● **Work required**
Every line of the material must be reproduced exactly.

==== Data for the task

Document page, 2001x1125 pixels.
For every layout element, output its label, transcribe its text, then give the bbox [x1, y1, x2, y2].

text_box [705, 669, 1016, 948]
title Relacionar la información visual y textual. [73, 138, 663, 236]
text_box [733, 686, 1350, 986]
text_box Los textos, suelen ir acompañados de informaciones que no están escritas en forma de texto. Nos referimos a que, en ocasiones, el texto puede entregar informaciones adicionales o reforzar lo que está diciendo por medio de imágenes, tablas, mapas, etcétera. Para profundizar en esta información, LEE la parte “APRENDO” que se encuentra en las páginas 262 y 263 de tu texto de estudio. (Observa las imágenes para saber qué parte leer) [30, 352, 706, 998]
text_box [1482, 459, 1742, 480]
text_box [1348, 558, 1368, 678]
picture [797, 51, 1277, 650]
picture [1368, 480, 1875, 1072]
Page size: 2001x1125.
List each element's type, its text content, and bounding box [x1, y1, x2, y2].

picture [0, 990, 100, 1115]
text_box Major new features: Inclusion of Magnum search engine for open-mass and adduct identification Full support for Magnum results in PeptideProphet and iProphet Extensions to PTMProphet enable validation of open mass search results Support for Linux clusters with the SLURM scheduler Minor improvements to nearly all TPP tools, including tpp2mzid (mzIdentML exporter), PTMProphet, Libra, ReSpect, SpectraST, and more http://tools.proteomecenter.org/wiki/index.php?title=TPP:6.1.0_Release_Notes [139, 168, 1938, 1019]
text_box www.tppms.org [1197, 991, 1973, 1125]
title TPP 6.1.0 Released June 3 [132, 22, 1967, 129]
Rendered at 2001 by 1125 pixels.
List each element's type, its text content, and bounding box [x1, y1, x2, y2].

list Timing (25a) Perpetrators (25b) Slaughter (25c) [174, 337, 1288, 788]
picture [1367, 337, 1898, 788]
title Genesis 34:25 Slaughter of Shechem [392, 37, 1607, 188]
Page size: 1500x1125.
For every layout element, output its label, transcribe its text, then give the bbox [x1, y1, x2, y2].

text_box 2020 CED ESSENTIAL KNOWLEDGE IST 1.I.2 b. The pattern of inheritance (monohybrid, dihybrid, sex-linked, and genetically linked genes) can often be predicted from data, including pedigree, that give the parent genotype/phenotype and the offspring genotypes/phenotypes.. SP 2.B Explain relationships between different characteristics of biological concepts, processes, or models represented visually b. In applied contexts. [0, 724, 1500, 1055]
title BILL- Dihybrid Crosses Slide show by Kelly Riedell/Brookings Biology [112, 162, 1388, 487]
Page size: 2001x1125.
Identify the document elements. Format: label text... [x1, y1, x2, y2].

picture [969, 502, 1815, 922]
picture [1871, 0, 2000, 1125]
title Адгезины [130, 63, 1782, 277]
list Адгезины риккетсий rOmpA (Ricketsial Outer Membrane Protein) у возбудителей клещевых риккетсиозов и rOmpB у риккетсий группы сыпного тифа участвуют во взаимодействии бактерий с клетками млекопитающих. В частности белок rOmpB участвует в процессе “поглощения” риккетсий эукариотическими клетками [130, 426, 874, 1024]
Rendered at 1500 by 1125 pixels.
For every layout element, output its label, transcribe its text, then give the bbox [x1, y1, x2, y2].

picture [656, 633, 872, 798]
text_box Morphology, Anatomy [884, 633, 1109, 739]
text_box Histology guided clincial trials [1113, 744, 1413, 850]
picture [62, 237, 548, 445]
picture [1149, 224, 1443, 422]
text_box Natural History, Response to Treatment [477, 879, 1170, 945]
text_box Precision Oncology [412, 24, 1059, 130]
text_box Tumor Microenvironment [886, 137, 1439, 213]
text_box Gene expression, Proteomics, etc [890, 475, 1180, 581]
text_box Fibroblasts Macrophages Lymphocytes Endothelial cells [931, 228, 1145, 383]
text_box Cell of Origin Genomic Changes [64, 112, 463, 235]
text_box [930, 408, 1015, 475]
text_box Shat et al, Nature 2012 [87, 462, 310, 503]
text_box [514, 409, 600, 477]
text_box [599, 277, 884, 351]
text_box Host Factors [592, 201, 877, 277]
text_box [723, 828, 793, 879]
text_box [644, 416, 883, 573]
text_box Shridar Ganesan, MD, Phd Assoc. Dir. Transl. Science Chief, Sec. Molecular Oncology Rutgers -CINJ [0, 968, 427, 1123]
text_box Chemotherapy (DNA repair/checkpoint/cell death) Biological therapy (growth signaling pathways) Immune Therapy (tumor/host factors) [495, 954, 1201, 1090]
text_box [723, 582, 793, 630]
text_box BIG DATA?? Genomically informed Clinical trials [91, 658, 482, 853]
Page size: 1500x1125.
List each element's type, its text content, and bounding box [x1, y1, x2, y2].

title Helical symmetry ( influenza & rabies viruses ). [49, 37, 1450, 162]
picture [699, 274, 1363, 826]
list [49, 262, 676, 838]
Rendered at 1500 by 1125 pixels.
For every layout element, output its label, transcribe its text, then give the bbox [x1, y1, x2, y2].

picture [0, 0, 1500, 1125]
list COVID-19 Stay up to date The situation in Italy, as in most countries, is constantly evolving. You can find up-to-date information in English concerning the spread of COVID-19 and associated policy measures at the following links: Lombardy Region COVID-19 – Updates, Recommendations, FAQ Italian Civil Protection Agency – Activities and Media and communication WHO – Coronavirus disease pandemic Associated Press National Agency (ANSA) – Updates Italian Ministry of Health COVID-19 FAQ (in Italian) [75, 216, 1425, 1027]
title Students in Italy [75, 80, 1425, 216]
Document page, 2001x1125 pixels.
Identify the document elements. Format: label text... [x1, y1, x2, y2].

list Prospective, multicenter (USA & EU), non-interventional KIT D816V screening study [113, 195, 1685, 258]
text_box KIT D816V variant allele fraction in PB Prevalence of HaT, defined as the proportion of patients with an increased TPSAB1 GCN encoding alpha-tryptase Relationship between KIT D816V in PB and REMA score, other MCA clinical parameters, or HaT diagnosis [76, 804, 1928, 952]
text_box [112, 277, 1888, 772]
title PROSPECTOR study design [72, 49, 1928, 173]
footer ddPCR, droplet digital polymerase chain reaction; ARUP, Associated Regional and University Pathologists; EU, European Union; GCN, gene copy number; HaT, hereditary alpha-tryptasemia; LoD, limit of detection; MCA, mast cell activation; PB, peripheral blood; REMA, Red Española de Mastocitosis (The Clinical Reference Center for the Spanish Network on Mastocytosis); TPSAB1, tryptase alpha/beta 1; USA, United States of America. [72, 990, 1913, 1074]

========

● **Solution**
Document page, 2001x1125 pixels.
For every layout element, output its label, transcribe its text, then give the bbox [x1, y1, x2, y2].

text_box [705, 669, 1016, 948]
title Relacionar la información visual y textual. [73, 138, 663, 236]
text_box [733, 686, 1350, 986]
text_box Los textos, suelen ir acompañados de informaciones que no están escritas en forma de texto. Nos referimos a que, en ocasiones, el texto puede entregar informaciones adicionales o reforzar lo que está diciendo por medio de imágenes, tablas, mapas, etcétera. Para profundizar en esta información, LEE la parte “APRENDO” que se encuentra en las páginas 262 y 263 de tu texto de estudio. (Observa las imágenes para saber qué parte leer) [30, 352, 706, 998]
text_box [1482, 459, 1742, 480]
text_box [1348, 558, 1368, 678]
picture [797, 51, 1277, 650]
picture [1368, 480, 1875, 1072]
Page size: 2001x1125.
List each element's type, its text content, and bounding box [x1, y1, x2, y2].

picture [0, 990, 100, 1115]
text_box Major new features: Inclusion of Magnum search engine for open-mass and adduct identification Full support for Magnum results in PeptideProphet and iProphet Extensions to PTMProphet enable validation of open mass search results Support for Linux clusters with the SLURM scheduler Minor improvements to nearly all TPP tools, including tpp2mzid (mzIdentML exporter), PTMProphet, Libra, ReSpect, SpectraST, and more http://tools.proteomecenter.org/wiki/index.php?title=TPP:6.1.0_Release_Notes [139, 168, 1938, 1019]
text_box www.tppms.org [1197, 991, 1973, 1125]
title TPP 6.1.0 Released June 3 [132, 22, 1967, 129]
Rendered at 2001 by 1125 pixels.
List each element's type, its text content, and bounding box [x1, y1, x2, y2].

list Timing (25a) Perpetrators (25b) Slaughter (25c) [174, 337, 1288, 788]
picture [1367, 337, 1898, 788]
title Genesis 34:25 Slaughter of Shechem [392, 37, 1607, 188]
Page size: 1500x1125.
For every layout element, output its label, transcribe its text, then give the bbox [x1, y1, x2, y2].

text_box 2020 CED ESSENTIAL KNOWLEDGE IST 1.I.2 b. The pattern of inheritance (monohybrid, dihybrid, sex-linked, and genetically linked genes) can often be predicted from data, including pedigree, that give the parent genotype/phenotype and the offspring genotypes/phenotypes.. SP 2.B Explain relationships between different characteristics of biological concepts, processes, or models represented visually b. In applied contexts. [0, 724, 1500, 1055]
title BILL- Dihybrid Crosses Slide show by Kelly Riedell/Brookings Biology [112, 162, 1388, 487]
Page size: 2001x1125.
Identify the document elements. Format: label text... [x1, y1, x2, y2].

picture [969, 502, 1815, 922]
picture [1871, 0, 2000, 1125]
title Адгезины [130, 63, 1782, 277]
list Адгезины риккетсий rOmpA (Ricketsial Outer Membrane Protein) у возбудителей клещевых риккетсиозов и rOmpB у риккетсий группы сыпного тифа участвуют во взаимодействии бактерий с клетками млекопитающих. В частности белок rOmpB участвует в процессе “поглощения” риккетсий эукариотическими клетками [130, 426, 874, 1024]
Rendered at 1500 by 1125 pixels.
For every layout element, output its label, transcribe its text, then give the bbox [x1, y1, x2, y2].

picture [656, 633, 872, 798]
text_box Morphology, Anatomy [884, 633, 1109, 739]
text_box Histology guided clincial trials [1113, 744, 1413, 850]
picture [62, 237, 548, 445]
picture [1149, 224, 1443, 422]
text_box Natural History, Response to Treatment [477, 879, 1170, 945]
text_box Precision Oncology [412, 24, 1059, 130]
text_box Tumor Microenvironment [886, 137, 1439, 213]
text_box Gene expression, Proteomics, etc [890, 475, 1180, 581]
text_box Fibroblasts Macrophages Lymphocytes Endothelial cells [931, 228, 1145, 383]
text_box Cell of Origin Genomic Changes [64, 112, 463, 235]
text_box [930, 408, 1015, 475]
text_box Shat et al, Nature 2012 [87, 462, 310, 503]
text_box [514, 409, 600, 477]
text_box [599, 277, 884, 351]
text_box Host Factors [592, 201, 877, 277]
text_box [723, 828, 793, 879]
text_box [644, 416, 883, 573]
text_box Shridar Ganesan, MD, Phd Assoc. Dir. Transl. Science Chief, Sec. Molecular Oncology Rutgers -CINJ [0, 968, 427, 1123]
text_box Chemotherapy (DNA repair/checkpoint/cell death) Biological therapy (growth signaling pathways) Immune Therapy (tumor/host factors) [495, 954, 1201, 1090]
text_box [723, 582, 793, 630]
text_box BIG DATA?? Genomically informed Clinical trials [91, 658, 482, 853]
Page size: 1500x1125.
List each element's type, its text content, and bounding box [x1, y1, x2, y2].

title Helical symmetry ( influenza & rabies viruses ). [49, 37, 1450, 162]
picture [699, 274, 1363, 826]
list [49, 262, 676, 838]
Rendered at 1500 by 1125 pixels.
For every layout element, output its label, transcribe its text, then give the bbox [x1, y1, x2, y2].

picture [0, 0, 1500, 1125]
list COVID-19 Stay up to date The situation in Italy, as in most countries, is constantly evolving. You can find up-to-date information in English concerning the spread of COVID-19 and associated policy measures at the following links: Lombardy Region COVID-19 – Updates, Recommendations, FAQ Italian Civil Protection Agency – Activities and Media and communication WHO – Coronavirus disease pandemic Associated Press National Agency (ANSA) – Updates Italian Ministry of Health COVID-19 FAQ (in Italian) [75, 216, 1425, 1027]
title Students in Italy [75, 80, 1425, 216]
Document page, 2001x1125 pixels.
Identify the document elements. Format: label text... [x1, y1, x2, y2].

list Prospective, multicenter (USA & EU), non-interventional KIT D816V screening study [113, 195, 1685, 258]
text_box KIT D816V variant allele fraction in PB Prevalence of HaT, defined as the proportion of patients with an increased TPSAB1 GCN encoding alpha-tryptase Relationship between KIT D816V in PB and REMA score, other MCA clinical parameters, or HaT diagnosis [76, 804, 1928, 952]
text_box [112, 277, 1888, 772]
title PROSPECTOR study design [72, 49, 1928, 173]
footer ddPCR, droplet digital polymerase chain reaction; ARUP, Associated Regional and University Pathologists; EU, European Union; GCN, gene copy number; HaT, hereditary alpha-tryptasemia; LoD, limit of detection; MCA, mast cell activation; PB, peripheral blood; REMA, Red Española de Mastocitosis (The Clinical Reference Center for the Spanish Network on Mastocytosis); TPSAB1, tryptase alpha/beta 1; USA, United States of America. [72, 990, 1913, 1074]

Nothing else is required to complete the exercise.